Beberapa waktu terakhir, Iran dan Rusia juga telah menggelar latihan angkatan laut di Laut Oman dan Samudra Hindia bagian utara. Latihan tersebut dilakukan setelah Korps Garda Revolusi Islam (IRGC) melakukan latihan militer di Selat Hormuz, yang terjadi di tengah ancaman militer dari Amerika Serikat.

Seorang komandan angkatan laut Iran, Hassan Maghsoodloo, mengatakan bahwa tujuan utama dari latihan bersama ini adalah untuk membangun konvergensi dan koordinasi dalam tindakan bersama melawan aktivitas yang mengancam keamanan dan keselamatan maritim, serta memerangi terorisme maritim.

Meski komandan tersebut tidak menyebut secara spesifik pihak yang mengancam, latihan ini bisa menjadi sinyal peringatan bagi Amerika Serikat yang telah menggerakkan kekuatan militer ke Timur Tengah, termasuk pengerahan kapal induk dan jet tempur.

Presiden Amerika Serikat, Donald Trump, sering kali mengumumkan niatnya untuk menyerang Iran dan bahkan mengganti rezim Teheran yang saat ini berkuasa.

Pekan lalu, Trump mengatakan bahwa USS Gerald R. Ford, kapal induk terbesar di dunia, dikirim dari Laut Karibia ke Timur Tengah untuk bergabung dengan kapal perang dan aset militer lainnya yang telah dipersiapkan AS di wilayah tersebut.

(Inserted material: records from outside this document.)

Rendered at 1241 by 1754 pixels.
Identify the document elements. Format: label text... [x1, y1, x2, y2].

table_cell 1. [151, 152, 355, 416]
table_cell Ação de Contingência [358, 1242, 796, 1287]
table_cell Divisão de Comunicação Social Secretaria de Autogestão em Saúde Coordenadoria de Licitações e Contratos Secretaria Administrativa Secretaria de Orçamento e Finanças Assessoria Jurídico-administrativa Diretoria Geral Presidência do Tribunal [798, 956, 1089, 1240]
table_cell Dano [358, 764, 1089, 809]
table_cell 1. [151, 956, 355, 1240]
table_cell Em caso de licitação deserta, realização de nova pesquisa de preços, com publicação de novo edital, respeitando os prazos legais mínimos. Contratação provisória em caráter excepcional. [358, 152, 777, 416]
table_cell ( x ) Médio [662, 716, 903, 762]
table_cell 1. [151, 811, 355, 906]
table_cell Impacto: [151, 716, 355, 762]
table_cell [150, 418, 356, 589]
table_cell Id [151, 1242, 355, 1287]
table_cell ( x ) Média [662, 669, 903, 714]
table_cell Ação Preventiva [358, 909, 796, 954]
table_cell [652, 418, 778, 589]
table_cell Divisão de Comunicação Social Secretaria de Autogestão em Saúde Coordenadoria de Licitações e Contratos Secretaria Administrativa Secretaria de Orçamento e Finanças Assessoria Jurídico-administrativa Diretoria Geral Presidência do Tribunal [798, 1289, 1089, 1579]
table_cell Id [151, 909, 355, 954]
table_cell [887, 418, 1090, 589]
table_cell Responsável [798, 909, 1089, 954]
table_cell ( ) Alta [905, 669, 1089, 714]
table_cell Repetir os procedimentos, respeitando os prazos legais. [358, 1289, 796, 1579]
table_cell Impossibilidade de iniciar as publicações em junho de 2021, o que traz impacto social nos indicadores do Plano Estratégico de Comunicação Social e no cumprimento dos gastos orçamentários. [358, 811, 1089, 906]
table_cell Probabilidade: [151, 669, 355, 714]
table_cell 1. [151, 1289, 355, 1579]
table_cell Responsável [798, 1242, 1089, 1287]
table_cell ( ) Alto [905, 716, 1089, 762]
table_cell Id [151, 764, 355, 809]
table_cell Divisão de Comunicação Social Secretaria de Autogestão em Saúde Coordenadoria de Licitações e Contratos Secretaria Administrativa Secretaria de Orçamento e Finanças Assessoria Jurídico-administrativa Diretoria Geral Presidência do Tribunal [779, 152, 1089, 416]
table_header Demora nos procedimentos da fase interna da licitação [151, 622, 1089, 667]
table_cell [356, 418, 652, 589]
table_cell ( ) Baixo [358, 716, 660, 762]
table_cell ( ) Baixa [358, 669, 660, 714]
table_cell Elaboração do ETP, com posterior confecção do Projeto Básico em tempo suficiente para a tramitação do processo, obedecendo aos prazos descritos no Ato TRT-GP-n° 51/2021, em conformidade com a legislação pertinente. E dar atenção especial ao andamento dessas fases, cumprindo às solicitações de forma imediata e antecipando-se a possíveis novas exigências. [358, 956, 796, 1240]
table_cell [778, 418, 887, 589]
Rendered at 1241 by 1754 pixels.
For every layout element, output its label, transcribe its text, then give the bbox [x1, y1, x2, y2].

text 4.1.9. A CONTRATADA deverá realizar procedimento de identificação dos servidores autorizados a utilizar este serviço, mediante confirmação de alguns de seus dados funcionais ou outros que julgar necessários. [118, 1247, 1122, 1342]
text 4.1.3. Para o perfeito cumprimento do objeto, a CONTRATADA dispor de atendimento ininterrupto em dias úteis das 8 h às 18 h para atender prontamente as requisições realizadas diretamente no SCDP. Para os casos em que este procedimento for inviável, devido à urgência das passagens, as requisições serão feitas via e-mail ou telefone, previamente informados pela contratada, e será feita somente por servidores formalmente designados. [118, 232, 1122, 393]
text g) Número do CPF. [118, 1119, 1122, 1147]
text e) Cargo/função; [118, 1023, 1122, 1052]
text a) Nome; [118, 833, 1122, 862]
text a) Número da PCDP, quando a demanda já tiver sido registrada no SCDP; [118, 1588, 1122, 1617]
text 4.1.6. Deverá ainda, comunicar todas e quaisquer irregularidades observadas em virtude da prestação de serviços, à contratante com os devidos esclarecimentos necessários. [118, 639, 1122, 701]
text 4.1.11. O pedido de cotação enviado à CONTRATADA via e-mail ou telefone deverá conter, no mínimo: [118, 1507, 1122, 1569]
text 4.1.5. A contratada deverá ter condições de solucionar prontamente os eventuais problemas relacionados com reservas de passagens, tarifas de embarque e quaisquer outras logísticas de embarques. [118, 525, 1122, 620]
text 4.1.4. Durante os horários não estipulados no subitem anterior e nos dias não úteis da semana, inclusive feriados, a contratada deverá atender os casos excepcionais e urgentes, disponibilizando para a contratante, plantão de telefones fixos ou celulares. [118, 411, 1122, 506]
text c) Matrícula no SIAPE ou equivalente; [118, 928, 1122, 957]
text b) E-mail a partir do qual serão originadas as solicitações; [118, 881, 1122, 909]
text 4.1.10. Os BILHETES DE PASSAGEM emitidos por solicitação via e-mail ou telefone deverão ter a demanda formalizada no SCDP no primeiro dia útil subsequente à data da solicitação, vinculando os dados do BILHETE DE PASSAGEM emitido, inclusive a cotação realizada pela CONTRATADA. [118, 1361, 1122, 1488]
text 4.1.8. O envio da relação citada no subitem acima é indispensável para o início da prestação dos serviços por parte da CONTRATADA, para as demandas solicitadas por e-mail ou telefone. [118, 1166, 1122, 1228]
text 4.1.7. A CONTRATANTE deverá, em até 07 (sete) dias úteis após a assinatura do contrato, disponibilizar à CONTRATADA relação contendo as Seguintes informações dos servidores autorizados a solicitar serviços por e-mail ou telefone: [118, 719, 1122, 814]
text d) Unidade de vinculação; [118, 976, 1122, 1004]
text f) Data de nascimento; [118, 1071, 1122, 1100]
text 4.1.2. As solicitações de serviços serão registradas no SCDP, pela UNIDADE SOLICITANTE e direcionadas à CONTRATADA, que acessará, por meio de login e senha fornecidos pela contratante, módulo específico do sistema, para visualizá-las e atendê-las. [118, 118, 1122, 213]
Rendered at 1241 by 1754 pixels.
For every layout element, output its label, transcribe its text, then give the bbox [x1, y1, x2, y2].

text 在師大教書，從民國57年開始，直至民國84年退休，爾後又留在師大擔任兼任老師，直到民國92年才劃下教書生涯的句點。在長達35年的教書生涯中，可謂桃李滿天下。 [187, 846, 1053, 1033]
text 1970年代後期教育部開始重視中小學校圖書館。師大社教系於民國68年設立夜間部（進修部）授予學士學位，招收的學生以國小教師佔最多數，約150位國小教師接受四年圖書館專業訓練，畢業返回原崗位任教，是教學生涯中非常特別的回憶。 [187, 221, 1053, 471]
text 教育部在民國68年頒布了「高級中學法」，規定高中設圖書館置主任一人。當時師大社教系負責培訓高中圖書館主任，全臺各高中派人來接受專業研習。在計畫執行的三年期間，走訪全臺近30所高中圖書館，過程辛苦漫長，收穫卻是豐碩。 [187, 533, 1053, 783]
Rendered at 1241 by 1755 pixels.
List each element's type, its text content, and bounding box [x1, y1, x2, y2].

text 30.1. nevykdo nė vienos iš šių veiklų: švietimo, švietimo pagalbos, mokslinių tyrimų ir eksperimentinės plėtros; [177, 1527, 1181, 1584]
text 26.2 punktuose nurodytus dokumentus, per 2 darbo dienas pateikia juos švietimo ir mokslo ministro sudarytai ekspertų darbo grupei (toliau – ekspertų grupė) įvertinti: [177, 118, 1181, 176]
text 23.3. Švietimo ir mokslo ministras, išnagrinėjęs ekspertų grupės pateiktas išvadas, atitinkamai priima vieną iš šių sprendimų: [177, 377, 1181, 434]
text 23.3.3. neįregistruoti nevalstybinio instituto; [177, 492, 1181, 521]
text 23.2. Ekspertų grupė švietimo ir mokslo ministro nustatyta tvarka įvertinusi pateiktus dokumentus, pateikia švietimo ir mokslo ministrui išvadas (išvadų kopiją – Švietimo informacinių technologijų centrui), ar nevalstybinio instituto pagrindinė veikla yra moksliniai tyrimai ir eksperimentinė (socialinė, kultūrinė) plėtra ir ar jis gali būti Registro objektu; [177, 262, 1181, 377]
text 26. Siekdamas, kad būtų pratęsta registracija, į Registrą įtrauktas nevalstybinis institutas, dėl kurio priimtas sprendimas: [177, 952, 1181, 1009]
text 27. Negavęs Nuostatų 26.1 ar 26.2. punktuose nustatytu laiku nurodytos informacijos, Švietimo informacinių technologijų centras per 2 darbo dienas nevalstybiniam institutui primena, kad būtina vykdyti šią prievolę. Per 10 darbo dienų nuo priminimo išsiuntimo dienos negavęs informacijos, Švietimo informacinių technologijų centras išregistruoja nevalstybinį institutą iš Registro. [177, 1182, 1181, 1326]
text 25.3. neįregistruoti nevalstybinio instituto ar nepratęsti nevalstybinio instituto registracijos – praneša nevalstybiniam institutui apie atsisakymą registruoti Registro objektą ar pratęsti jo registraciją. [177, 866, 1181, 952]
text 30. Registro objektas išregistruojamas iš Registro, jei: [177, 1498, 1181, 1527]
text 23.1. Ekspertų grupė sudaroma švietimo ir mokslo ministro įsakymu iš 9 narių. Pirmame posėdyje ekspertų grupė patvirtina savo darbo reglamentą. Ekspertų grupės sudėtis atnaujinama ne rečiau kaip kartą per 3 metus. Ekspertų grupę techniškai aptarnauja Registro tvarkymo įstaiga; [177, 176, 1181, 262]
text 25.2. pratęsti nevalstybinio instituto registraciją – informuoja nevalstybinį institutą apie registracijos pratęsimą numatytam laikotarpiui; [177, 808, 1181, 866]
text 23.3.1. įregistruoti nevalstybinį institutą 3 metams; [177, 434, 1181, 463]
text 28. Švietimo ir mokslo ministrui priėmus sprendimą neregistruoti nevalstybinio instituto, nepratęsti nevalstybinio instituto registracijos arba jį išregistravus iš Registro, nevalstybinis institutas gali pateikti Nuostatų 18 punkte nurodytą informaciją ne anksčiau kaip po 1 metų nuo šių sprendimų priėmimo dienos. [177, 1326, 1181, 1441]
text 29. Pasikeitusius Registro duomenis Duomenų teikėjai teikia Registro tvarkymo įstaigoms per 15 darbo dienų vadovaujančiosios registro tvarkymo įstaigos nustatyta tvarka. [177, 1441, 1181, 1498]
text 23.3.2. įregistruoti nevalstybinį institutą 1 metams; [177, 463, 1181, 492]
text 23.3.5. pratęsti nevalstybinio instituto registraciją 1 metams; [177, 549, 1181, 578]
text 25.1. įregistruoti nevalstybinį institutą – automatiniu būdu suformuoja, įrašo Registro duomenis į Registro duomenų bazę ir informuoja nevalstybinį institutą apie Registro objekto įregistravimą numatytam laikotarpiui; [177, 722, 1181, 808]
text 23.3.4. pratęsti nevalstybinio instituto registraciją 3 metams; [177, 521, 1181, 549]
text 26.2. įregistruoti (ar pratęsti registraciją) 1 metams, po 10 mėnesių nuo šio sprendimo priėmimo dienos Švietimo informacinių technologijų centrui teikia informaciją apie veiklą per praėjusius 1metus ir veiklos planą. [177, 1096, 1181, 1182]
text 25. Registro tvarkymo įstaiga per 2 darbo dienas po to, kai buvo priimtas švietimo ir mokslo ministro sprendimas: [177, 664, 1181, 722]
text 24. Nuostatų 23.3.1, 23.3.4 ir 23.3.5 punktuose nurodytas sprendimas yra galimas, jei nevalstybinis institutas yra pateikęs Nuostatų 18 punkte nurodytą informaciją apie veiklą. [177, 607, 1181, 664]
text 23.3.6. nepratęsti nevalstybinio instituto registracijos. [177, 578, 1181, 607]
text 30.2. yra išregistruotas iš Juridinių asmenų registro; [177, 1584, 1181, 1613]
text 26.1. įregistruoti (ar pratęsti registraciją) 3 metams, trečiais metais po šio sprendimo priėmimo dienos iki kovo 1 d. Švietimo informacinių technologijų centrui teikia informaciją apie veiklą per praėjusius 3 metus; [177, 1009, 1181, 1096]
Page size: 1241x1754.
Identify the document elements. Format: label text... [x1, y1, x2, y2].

Ford, yang penempatannya pertama kali dilaporkan oleh The New York Times, akan bergabung dengan USS Abraham Lincoln dan kapal perusak rudal yang menyertainya. Kapal-kapal tersebut telah berada di wilayah tersebut selama lebih dari dua minggu.

Pasukan AS juga telah menembak jatuh sebuah drone Iran yang mendekati Lincoln pada hari yang sama pekan lalu ketika Iran mencoba menghentikan kapal berbendera AS di Selat Hormuz.